* [作業内容]
老化細胞について述べた文章を、一字一句変えずに全文書き写しなさい。

* [提示文]
細胞分裂を終え、体内に蓄積される「老化細胞」

ヒトは加齢とともに老化します。私たちの体内においても、細胞が老化する現象があります。細胞には、分裂寿命というものがあり、数十回で細胞分裂は止まり、「老化細胞」として体内に蓄積されていくことが様々な研究から明らかにされています。私は、この老化細胞が加齢関連疾患に関与しているのではないかと考え、20年以上前から研究を続けています。加齢関連疾患とは、糖尿病や動脈硬化といった生活習慣病、アルツハイマー病、慢性腎臓病などを指します。こうした加齢に関わる病気が、細胞の老化によって引き起こされるという仮説は、あまり知られていないでしょう。私たちは、加齢やストレスによって体内の組織に老化細胞が蓄積し、それによって惹起される慢性炎症 2 が加齢関連疾患の発症・進展に関わっていることを明らかにしてきました。さらに、最近は蓄積した老化細胞を除去することで、加齢関連疾患における病的な老化形質を改善する方法の開発に成功しました。この老化細胞を選択的に除去する手法は、「セノリシス」と呼ばれており、これまでにも数々の老化細胞除去薬が開発されてきました。ただ、目的の老化細胞のみを除去する薬剤の開発には課題があり、除去すべきでない細胞までも除去することによる副作用の懸念がありました。そこで、私は薬剤ではなく、ワクチンによって、セノリシスを実現しようと考えています。つまり、老化細胞除去ワクチンの開発です。

* [表示データ]

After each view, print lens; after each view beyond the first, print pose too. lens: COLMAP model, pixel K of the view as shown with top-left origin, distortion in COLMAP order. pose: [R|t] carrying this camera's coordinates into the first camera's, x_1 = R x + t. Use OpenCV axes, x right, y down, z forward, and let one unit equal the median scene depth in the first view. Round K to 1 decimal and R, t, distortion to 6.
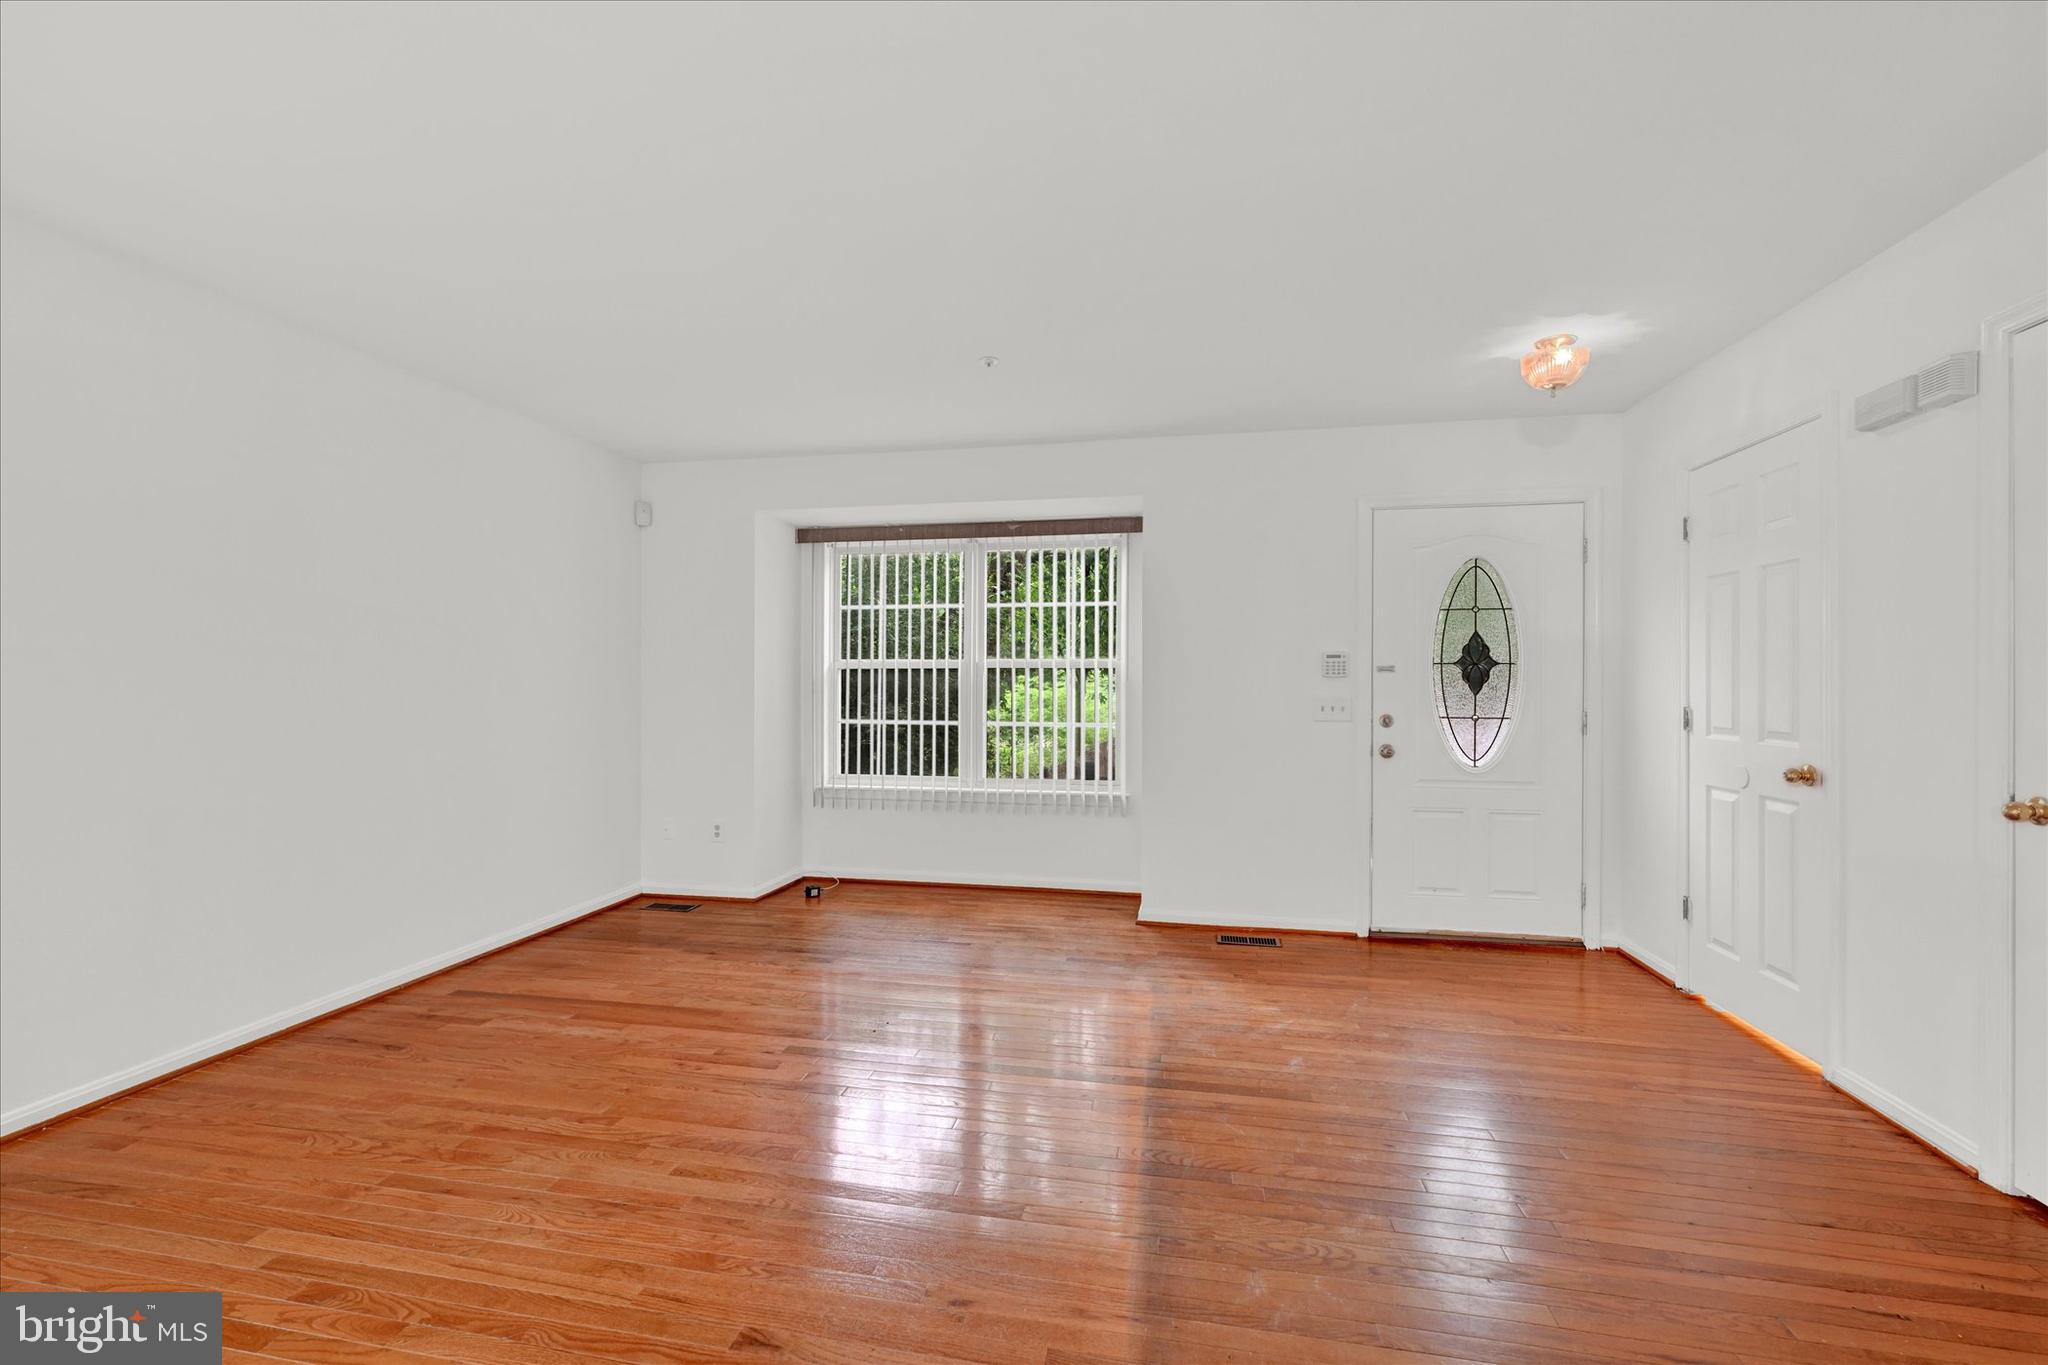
lens RADIAL K [[835.9, 0, 1024.7], [0, 835.9, 680.4], [0, 0, 1]] dist [-0.003683, -0.000416]
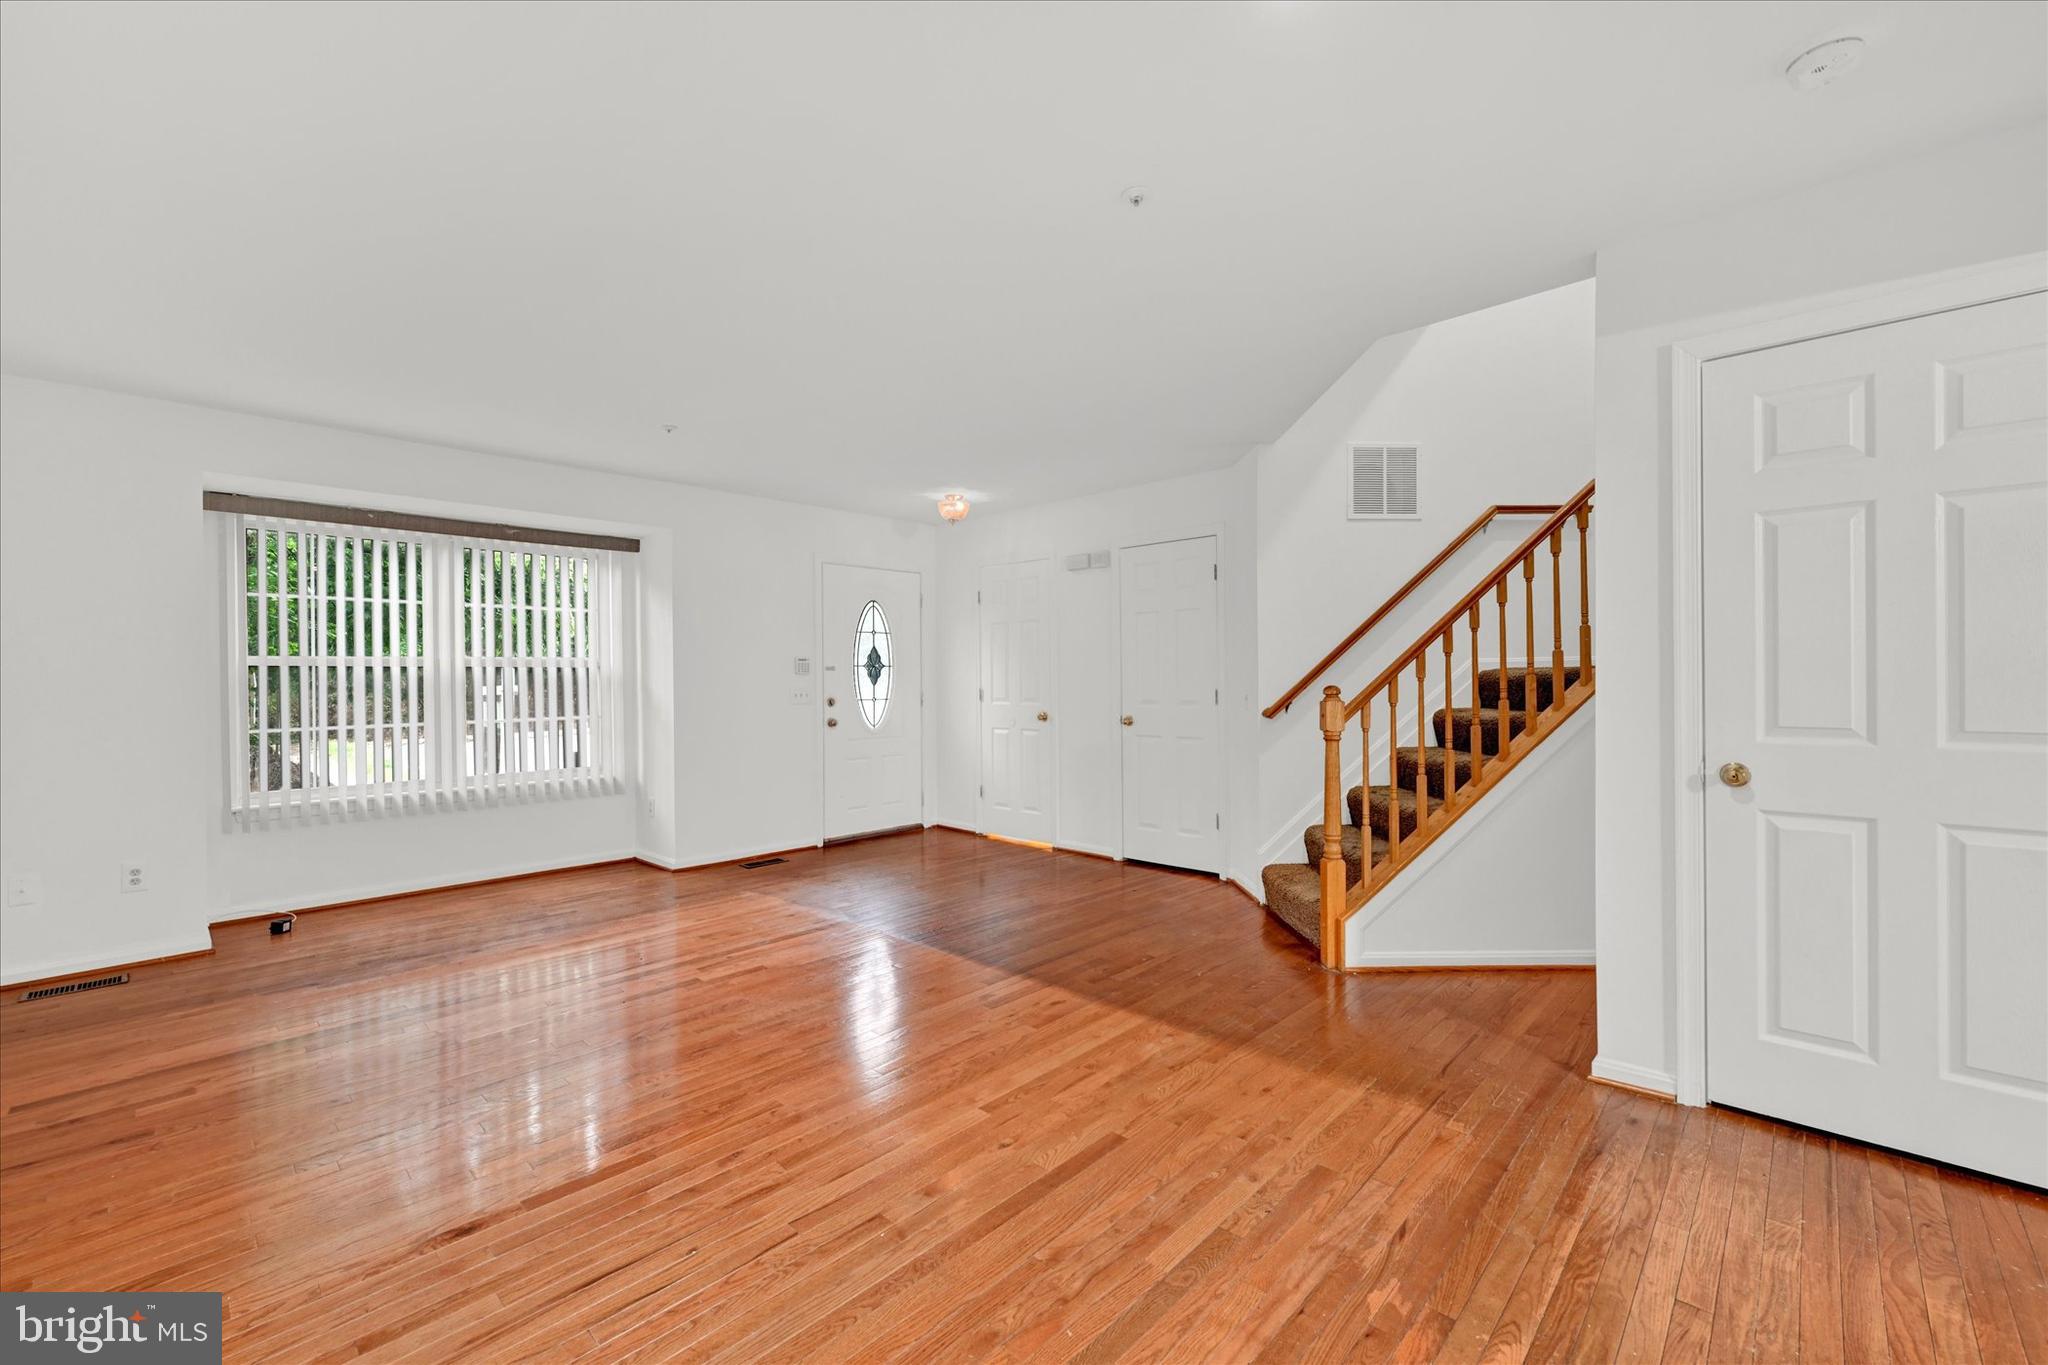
lens RADIAL K [[831.2, 0, 982.6], [0, 831.2, 680.8], [0, 0, 1]] dist [0.001361, -0.000283]
pose [[0.562895, -0.007721, 0.826492, -0.701005], [0.007553, 0.999963, 0.004198, 0.004374], [-0.826494, 0.003880, 0.562932, -0.091156]]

* [解答例]
細胞分裂を終え、体内に蓄積される「老化細胞」

ヒトは加齢とともに老化します。私たちの体内においても、細胞が老化する現象があります。細胞には、分裂寿命というものがあり、数十回で細胞分裂は止まり、「老化細胞」として体内に蓄積されていくことが様々な研究から明らかにされています。私は、この老化細胞が加齢関連疾患に関与しているのではないかと考え、20年以上前から研究を続けています。加齢関連疾患とは、糖尿病や動脈硬化といった生活習慣病、アルツハイマー病、慢性腎臓病などを指します。こうした加齢に関わる病気が、細胞の老化によって引き起こされるという仮説は、あまり知られていないでしょう。私たちは、加齢やストレスによって体内の組織に老化細胞が蓄積し、それによって惹起される慢性炎症 2 が加齢関連疾患の発症・進展に関わっていることを明らかにしてきました。さらに、最近は蓄積した老化細胞を除去することで、加齢関連疾患における病的な老化形質を改善する方法の開発に成功しました。この老化細胞を選択的に除去する手法は、「セノリシス」と呼ばれており、これまでにも数々の老化細胞除去薬が開発されてきました。ただ、目的の老化細胞のみを除去する薬剤の開発には課題があり、除去すべきでない細胞までも除去することによる副作用の懸念がありました。そこで、私は薬剤ではなく、ワクチンによって、セノリシスを実現しようと考えています。つまり、老化細胞除去ワクチンの開発です。